Count every line below that holds "cycleway". The answer is the number alone.

---------- Exercise materials

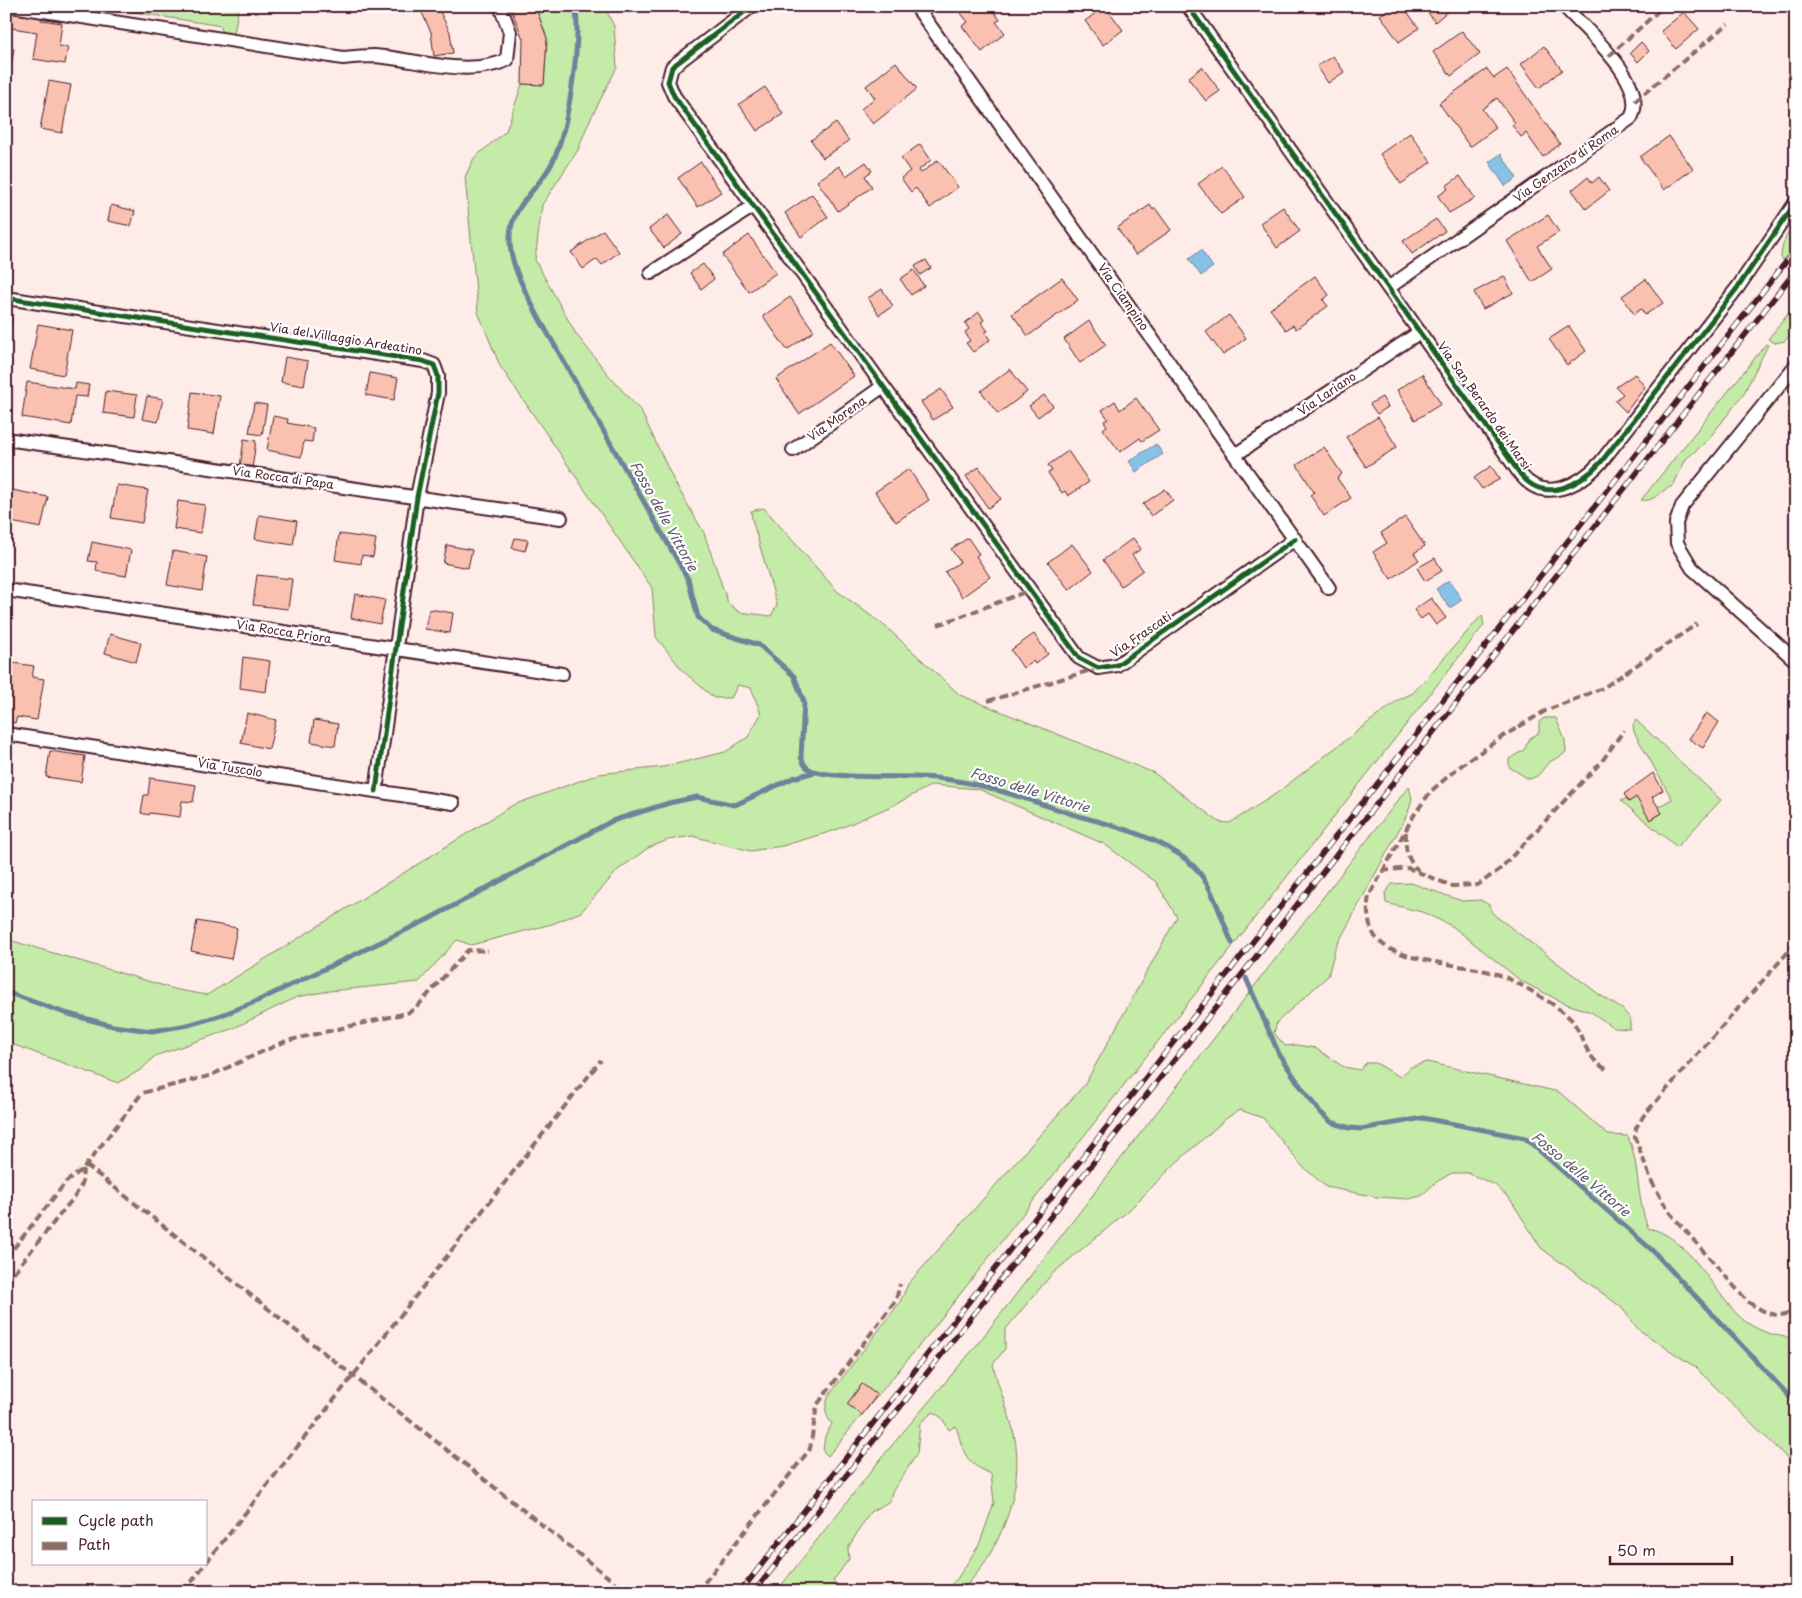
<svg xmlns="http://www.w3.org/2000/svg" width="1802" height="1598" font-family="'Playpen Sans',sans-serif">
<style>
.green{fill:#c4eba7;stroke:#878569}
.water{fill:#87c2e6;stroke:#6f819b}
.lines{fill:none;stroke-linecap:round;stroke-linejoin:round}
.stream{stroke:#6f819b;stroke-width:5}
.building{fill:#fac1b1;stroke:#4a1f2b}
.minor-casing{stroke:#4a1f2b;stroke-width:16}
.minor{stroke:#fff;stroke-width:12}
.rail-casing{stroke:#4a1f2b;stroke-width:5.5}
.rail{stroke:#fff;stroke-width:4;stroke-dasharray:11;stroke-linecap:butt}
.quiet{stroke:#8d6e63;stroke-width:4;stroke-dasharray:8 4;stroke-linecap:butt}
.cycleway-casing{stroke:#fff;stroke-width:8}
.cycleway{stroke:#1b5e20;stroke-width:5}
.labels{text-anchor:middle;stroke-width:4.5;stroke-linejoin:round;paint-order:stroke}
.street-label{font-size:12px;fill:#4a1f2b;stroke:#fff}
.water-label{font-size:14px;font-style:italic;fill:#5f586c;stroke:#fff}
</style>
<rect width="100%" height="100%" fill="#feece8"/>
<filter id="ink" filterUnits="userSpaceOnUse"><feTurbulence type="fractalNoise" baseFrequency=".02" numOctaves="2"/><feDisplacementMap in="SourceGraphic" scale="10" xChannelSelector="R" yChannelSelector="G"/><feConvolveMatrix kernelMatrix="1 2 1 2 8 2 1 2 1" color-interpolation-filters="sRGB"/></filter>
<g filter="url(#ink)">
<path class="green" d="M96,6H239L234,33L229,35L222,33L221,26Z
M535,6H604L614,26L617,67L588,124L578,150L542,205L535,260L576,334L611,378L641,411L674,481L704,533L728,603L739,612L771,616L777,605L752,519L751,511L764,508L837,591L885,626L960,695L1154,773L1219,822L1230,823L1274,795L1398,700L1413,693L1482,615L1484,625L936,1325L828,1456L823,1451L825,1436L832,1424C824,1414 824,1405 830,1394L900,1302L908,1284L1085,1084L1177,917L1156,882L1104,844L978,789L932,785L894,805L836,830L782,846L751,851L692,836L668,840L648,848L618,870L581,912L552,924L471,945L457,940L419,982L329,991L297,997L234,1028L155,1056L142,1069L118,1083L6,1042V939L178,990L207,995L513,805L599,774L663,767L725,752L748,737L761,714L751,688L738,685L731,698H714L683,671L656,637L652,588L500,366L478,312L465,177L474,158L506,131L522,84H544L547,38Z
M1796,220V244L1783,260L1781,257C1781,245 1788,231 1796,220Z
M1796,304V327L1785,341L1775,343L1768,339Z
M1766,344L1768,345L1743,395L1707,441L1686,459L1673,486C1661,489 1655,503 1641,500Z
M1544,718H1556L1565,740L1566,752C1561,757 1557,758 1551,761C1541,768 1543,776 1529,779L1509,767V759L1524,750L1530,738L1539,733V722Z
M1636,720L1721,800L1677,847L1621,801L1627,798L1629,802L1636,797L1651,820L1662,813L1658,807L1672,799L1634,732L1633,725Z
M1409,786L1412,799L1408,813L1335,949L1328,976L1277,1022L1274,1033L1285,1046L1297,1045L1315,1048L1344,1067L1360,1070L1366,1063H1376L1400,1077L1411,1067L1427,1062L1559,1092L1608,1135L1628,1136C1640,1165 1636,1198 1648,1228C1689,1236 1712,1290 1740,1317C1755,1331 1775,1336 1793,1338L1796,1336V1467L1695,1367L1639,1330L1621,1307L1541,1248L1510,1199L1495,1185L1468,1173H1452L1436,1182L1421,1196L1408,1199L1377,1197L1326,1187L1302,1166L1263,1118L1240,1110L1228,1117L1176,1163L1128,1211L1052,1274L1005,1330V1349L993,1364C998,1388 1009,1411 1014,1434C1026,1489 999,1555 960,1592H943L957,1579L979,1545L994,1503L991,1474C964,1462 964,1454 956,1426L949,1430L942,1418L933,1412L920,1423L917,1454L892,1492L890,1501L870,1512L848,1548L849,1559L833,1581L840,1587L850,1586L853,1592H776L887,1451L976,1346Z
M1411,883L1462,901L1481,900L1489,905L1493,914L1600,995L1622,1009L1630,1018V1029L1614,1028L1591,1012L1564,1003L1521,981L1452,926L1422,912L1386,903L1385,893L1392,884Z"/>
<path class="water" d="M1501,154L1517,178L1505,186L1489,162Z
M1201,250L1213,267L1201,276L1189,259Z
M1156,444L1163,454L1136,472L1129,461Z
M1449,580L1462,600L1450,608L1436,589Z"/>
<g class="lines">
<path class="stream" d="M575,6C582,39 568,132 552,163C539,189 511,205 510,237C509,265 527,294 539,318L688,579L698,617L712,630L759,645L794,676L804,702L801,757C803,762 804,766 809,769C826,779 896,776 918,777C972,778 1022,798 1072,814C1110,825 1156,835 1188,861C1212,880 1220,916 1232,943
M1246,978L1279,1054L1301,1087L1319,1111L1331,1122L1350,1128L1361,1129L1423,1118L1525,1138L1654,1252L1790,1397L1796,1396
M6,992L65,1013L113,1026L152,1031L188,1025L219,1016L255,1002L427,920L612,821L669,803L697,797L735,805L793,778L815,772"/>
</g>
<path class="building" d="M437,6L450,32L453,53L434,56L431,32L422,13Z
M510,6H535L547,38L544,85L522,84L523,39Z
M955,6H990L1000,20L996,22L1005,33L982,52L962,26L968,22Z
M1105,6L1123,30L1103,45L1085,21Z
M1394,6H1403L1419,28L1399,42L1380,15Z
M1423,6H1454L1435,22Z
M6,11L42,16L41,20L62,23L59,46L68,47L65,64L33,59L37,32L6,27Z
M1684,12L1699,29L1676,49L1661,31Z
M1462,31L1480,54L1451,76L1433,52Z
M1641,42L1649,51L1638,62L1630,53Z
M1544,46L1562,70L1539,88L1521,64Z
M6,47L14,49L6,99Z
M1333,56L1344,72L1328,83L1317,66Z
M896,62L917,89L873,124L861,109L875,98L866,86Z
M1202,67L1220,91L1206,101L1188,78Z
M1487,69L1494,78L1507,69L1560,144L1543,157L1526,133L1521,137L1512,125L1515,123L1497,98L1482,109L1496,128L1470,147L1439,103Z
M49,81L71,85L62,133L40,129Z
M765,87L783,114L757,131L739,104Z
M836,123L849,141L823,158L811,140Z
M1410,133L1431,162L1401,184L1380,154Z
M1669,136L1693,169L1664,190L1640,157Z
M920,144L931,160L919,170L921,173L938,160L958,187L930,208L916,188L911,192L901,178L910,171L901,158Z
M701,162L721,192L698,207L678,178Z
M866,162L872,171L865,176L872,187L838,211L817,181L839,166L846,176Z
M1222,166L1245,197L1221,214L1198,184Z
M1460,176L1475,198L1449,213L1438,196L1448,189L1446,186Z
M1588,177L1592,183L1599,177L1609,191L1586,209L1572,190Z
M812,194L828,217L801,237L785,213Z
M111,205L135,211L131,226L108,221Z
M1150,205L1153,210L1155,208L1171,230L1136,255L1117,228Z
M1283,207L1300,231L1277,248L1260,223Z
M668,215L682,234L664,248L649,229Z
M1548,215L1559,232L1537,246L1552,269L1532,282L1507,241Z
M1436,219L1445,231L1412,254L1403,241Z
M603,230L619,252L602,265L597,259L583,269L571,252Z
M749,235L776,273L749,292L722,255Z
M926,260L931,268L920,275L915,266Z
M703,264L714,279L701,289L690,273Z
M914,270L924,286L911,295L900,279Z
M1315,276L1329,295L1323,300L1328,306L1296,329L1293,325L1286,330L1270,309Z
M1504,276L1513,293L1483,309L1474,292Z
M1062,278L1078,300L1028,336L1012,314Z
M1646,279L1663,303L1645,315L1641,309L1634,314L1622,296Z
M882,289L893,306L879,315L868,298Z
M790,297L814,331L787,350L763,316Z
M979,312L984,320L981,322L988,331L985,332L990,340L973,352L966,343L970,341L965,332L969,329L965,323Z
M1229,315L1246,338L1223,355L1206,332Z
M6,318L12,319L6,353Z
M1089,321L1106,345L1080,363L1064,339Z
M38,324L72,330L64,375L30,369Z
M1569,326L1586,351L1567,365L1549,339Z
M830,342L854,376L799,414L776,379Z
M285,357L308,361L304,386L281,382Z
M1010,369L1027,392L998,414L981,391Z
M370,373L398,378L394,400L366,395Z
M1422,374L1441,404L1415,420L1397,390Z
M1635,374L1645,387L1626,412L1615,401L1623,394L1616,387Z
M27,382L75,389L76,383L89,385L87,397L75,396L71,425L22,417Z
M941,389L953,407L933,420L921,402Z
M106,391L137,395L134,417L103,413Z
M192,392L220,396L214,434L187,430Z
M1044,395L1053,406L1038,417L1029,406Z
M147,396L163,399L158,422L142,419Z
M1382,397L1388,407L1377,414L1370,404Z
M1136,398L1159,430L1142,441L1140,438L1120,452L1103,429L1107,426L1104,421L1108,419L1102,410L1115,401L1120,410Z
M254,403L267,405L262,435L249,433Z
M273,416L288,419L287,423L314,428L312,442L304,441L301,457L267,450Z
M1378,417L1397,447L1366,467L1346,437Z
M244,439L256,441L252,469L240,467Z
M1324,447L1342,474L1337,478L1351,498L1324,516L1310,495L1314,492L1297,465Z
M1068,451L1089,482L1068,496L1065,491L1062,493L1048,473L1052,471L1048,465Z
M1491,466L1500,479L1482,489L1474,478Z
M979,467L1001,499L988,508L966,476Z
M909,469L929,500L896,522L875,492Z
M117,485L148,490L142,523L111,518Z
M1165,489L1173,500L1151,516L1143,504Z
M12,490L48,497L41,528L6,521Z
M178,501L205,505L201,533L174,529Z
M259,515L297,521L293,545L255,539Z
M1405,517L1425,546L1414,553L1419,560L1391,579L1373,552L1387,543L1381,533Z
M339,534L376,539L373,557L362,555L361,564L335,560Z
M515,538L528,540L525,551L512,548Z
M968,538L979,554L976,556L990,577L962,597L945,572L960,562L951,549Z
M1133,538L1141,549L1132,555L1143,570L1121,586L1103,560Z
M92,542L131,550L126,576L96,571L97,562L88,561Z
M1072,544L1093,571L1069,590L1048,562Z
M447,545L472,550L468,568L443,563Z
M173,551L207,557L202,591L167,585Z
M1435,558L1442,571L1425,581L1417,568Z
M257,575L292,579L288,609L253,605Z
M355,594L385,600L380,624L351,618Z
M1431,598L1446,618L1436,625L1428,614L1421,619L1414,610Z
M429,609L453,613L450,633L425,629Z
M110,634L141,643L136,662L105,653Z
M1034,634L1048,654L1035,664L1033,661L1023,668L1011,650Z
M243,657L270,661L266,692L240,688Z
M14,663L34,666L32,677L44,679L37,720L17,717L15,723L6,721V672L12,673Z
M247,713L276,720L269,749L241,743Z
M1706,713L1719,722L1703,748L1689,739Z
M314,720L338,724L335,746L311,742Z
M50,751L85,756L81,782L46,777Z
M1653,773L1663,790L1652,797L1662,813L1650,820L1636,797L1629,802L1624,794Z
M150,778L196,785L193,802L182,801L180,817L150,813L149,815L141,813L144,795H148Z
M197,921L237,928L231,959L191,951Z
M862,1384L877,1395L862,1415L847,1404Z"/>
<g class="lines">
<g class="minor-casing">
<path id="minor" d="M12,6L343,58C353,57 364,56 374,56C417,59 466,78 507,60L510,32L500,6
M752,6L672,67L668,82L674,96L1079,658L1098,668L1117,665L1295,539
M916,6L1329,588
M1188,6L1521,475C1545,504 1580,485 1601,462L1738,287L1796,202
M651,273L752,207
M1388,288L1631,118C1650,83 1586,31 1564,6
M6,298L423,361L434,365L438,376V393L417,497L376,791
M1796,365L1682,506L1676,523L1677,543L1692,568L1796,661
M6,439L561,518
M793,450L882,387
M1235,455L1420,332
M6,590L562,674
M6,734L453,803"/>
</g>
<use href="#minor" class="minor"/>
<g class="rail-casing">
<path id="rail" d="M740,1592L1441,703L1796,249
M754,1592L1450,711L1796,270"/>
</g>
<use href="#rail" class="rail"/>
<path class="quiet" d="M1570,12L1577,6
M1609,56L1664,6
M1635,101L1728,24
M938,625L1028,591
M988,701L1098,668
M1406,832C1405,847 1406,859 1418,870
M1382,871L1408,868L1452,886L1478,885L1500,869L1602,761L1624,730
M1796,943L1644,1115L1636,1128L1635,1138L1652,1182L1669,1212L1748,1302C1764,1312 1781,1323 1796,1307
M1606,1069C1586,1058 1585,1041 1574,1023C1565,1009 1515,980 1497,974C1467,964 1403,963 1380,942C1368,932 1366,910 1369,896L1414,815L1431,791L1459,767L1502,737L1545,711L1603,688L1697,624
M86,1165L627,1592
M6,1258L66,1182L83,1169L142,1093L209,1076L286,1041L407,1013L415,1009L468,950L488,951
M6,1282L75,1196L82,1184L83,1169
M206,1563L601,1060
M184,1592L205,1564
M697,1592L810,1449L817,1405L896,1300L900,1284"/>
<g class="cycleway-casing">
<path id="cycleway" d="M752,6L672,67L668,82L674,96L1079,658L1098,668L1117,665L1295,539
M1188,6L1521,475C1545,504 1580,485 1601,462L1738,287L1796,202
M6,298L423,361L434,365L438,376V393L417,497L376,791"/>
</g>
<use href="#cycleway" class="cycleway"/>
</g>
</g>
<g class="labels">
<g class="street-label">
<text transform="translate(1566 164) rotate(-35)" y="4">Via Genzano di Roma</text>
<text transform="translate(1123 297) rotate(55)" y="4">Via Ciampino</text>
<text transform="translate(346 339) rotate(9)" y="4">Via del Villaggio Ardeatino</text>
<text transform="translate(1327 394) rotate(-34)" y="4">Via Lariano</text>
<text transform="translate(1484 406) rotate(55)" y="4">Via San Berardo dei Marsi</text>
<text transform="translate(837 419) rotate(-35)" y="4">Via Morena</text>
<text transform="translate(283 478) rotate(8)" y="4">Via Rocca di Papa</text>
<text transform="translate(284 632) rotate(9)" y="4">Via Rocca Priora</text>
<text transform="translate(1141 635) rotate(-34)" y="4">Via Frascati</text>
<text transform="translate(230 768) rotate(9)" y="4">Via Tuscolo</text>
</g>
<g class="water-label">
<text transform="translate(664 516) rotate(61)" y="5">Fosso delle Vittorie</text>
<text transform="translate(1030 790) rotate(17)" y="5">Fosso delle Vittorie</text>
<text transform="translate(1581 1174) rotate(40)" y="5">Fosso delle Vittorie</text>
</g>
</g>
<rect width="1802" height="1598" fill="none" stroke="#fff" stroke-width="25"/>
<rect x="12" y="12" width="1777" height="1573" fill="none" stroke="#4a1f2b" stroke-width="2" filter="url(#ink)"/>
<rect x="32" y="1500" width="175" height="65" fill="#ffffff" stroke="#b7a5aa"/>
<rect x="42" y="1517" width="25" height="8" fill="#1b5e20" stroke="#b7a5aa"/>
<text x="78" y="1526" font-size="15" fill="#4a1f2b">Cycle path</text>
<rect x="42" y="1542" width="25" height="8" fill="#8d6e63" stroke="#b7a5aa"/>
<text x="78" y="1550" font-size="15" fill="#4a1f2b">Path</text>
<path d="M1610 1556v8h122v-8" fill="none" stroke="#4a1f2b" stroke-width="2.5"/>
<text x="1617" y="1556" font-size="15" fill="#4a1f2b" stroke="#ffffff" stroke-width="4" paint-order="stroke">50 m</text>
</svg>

--------------------

**Response for this exercise**
5